*** Opening EXERCISE PASSAGE ***
Integrate the following:  ∫x^2 sin^3 (x) dx. Also, please show steps of solution.

I thank you for any help.

 

\(\int\;x^2sin^3x\;dx\\ =\int\;x^2sinx\;sin^2x\;dx\\ =\int\;x^2sinx\;sin^2x\;dx\\ \qquad \qquad cos2x=cos^2x-sin^2x\\ \qquad \qquad cos2x=1-2sin^2x\\ \qquad \qquad 2sin^2x=1-cos2x\\ \qquad \qquad sin^2x=\frac{1-cos2x}{2}\\ =\int\;x^2sinx\;\frac{1-cos2x}{2}\;dx\\ =\int\;\;\frac{x^2sin(x)-x^2sinxcos(2x)}{2}\;dx\\ =\frac{-1}{2}\int\;[x^2sin(x)cos(2x)-x^2sin(x)]\;dx\\ \)
*** Closing EXERCISE PASSAGE ***
- [EXERCISE INSTRUCTIONS]
Summarize the forum post on integrating x^2 sin^3(x) in two sentences. The data that come next are separate from the forum post on integrating x^2 sin^3(x).
*** Opening ENTRIES PROVIDED ***
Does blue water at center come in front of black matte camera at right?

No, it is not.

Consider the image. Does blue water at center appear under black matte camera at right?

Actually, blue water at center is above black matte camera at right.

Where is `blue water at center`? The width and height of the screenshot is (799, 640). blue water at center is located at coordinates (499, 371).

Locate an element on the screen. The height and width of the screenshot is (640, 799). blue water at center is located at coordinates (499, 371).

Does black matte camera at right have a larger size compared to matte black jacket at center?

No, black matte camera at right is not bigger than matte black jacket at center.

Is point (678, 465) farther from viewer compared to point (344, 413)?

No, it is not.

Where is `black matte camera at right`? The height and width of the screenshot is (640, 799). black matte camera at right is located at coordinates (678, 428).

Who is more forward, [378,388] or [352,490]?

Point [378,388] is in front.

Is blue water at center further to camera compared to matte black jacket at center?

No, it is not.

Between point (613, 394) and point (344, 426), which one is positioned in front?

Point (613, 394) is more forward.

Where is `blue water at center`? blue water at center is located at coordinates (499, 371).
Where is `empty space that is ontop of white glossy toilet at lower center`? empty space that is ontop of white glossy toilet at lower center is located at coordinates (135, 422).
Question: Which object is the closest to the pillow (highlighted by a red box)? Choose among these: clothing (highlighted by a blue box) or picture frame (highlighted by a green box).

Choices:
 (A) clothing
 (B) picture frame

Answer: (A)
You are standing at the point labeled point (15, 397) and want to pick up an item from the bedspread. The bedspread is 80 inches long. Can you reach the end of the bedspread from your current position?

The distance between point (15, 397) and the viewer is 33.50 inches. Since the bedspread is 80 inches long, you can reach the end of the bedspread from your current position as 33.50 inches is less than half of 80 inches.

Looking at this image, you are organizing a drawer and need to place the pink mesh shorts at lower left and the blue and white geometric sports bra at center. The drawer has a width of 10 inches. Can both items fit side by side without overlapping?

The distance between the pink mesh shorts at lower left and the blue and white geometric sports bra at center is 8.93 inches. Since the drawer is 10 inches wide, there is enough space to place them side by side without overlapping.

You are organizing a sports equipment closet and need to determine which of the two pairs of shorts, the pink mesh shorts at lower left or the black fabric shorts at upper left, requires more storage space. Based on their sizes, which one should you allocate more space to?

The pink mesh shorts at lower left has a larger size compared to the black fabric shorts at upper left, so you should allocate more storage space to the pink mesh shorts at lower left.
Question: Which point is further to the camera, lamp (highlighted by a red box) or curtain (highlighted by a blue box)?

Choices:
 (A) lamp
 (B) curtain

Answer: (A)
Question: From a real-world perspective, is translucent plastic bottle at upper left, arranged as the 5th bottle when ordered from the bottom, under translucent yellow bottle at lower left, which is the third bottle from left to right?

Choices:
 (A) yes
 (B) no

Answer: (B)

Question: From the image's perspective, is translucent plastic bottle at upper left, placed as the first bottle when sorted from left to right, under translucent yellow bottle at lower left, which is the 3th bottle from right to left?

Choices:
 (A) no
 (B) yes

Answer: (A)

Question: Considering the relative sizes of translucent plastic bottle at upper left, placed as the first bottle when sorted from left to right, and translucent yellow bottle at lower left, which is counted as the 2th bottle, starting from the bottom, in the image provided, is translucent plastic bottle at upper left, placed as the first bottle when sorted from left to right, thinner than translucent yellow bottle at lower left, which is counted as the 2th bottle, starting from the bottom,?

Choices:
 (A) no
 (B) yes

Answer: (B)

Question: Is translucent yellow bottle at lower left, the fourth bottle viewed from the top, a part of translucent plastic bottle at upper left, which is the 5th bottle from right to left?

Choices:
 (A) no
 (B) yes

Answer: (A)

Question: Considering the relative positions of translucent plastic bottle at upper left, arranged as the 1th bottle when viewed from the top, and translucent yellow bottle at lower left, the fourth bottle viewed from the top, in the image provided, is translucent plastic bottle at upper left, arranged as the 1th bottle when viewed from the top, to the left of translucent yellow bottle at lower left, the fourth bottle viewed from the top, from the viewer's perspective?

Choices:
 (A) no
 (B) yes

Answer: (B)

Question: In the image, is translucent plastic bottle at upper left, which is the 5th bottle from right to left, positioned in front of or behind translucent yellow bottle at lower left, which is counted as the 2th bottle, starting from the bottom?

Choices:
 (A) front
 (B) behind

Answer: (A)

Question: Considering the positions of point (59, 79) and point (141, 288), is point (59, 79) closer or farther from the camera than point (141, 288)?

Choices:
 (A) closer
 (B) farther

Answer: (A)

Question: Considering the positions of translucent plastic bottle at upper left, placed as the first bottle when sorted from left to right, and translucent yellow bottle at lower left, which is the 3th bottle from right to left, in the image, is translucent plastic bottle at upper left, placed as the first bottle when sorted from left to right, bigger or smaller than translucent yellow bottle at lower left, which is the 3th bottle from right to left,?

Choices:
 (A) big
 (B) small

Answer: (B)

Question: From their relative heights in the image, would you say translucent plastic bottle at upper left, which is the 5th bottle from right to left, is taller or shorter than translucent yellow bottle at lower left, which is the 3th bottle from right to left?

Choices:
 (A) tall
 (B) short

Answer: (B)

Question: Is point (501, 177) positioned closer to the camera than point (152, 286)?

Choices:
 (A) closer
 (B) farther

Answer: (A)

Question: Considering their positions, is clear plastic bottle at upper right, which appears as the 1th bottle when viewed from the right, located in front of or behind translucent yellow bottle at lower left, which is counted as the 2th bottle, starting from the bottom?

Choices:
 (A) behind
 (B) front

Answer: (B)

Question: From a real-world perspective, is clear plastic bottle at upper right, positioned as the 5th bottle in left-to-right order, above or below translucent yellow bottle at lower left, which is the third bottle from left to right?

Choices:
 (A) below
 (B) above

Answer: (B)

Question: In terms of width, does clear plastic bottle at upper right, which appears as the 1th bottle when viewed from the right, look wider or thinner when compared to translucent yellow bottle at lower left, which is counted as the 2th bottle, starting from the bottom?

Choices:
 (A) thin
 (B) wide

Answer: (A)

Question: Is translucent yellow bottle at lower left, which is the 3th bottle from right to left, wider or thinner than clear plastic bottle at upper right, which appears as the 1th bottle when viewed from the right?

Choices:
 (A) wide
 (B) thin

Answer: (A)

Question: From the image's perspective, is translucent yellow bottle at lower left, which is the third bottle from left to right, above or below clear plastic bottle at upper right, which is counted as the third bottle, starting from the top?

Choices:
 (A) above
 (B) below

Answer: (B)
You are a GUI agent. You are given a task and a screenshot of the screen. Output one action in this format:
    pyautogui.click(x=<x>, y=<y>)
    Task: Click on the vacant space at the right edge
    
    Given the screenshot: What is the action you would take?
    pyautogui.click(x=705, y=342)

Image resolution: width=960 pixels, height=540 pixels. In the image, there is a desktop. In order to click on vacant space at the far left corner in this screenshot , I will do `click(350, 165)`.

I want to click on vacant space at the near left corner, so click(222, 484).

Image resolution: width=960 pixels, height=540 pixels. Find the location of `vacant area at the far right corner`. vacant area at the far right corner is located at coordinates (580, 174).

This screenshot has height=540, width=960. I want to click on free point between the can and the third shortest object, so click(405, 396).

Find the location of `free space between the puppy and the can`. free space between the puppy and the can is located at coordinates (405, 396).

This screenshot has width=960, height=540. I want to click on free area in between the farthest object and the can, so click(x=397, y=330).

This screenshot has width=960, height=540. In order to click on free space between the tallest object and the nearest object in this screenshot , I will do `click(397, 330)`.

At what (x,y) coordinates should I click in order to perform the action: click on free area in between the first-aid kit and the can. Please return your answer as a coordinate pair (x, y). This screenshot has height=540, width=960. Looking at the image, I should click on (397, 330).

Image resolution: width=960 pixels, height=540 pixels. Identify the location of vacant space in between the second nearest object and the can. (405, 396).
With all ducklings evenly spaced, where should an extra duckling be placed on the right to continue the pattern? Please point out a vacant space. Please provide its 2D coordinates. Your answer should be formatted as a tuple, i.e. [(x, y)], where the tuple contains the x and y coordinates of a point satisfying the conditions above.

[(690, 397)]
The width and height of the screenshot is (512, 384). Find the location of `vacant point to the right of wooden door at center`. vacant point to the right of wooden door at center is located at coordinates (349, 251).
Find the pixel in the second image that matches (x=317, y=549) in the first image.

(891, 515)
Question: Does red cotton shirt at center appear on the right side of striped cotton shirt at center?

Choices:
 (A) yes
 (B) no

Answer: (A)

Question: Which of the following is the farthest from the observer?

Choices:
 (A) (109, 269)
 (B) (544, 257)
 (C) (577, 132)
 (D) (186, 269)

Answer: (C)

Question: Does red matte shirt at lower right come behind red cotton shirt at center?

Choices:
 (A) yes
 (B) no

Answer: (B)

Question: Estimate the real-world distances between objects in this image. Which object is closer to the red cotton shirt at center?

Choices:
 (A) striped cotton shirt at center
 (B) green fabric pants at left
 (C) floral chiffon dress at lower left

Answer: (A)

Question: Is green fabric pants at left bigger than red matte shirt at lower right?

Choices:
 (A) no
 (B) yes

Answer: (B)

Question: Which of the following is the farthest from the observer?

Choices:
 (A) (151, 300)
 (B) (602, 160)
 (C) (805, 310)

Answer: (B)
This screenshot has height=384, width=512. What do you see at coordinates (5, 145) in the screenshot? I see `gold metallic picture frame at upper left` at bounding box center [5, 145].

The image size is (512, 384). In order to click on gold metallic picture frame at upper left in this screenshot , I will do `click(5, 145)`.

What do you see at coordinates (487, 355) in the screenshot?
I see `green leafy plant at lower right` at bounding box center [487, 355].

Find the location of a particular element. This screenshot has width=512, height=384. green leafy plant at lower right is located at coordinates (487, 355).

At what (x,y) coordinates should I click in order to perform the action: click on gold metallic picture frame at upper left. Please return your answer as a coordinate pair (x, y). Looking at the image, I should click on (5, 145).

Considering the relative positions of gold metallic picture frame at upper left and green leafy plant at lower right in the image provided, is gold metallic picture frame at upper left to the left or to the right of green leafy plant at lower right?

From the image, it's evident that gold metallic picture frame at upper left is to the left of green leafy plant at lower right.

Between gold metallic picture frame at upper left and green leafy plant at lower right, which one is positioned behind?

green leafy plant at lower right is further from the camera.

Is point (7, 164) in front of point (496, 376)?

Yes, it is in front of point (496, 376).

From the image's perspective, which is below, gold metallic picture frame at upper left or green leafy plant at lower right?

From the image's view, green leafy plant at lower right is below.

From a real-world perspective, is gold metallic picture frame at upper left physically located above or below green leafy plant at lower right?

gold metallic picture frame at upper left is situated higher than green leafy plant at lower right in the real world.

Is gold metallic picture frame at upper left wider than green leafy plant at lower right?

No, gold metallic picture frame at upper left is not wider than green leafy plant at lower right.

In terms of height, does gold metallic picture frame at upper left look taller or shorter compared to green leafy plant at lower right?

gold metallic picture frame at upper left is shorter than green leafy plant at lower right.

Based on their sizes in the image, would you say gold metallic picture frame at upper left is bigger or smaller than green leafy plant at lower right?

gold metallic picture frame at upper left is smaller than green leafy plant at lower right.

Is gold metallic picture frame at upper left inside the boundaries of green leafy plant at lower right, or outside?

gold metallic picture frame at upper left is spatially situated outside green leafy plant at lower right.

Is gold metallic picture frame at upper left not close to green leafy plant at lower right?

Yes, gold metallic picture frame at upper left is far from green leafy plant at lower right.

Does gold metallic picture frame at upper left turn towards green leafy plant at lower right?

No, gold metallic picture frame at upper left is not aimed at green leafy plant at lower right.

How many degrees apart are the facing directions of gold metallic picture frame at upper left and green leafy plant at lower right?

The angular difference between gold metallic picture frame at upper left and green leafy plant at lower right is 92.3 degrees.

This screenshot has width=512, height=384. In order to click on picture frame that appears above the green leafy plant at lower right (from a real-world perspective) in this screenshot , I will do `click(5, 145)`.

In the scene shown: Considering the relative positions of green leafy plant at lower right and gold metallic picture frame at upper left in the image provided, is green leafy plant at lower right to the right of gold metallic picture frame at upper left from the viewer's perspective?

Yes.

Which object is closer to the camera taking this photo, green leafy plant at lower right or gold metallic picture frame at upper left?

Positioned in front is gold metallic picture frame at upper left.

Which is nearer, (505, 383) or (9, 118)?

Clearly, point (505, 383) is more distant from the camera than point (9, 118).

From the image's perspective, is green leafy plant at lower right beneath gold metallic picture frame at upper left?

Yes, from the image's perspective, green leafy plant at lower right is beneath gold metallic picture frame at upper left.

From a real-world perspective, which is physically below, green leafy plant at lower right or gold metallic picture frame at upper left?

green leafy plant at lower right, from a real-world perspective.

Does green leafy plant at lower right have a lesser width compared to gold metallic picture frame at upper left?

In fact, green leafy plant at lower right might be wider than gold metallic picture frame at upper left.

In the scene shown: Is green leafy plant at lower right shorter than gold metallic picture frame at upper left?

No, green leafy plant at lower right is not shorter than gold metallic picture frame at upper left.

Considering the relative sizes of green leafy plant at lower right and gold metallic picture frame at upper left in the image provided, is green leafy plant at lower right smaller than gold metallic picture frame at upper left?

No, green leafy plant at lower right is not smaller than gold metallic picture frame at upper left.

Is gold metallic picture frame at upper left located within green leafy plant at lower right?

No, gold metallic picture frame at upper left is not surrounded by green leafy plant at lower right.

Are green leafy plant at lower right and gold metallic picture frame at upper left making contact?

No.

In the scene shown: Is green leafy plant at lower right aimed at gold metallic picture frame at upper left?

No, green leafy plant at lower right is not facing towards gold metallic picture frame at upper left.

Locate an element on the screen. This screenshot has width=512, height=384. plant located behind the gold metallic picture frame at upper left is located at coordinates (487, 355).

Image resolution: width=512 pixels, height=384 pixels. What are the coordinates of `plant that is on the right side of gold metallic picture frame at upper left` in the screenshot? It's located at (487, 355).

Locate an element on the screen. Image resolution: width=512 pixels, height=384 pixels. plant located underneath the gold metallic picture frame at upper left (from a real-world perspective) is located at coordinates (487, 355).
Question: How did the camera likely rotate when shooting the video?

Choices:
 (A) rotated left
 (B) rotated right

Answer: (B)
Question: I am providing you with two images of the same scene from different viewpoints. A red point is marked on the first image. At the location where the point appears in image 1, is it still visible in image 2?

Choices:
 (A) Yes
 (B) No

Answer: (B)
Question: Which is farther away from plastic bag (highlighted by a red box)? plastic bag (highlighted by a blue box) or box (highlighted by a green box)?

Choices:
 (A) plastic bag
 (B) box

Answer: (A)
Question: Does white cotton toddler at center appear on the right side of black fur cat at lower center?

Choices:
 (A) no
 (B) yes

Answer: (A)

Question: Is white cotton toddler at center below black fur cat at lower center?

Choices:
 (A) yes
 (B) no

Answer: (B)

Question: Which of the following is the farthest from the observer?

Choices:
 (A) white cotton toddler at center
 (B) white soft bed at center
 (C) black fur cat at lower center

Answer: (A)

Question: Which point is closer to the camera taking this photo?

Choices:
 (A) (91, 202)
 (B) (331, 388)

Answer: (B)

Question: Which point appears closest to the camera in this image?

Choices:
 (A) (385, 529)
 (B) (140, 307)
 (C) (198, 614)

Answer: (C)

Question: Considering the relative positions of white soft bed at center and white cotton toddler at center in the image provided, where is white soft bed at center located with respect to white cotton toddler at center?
*** Closing ENTRIES PROVIDED ***
- [ANSWER SECTION]
The post asks for the integral of x^2 sin^3(x) with the steps of the solution shown. The worked reply writes sin^3 x as sin x · sin^2 x, derives sin^2 x = (1 − cos 2x)/2 from cos 2x = 1 − 2sin^2 x, and rewrites the integral as −1/2 ∫ [x^2 sin(x) cos(2x) − x^2 sin(x)] dx.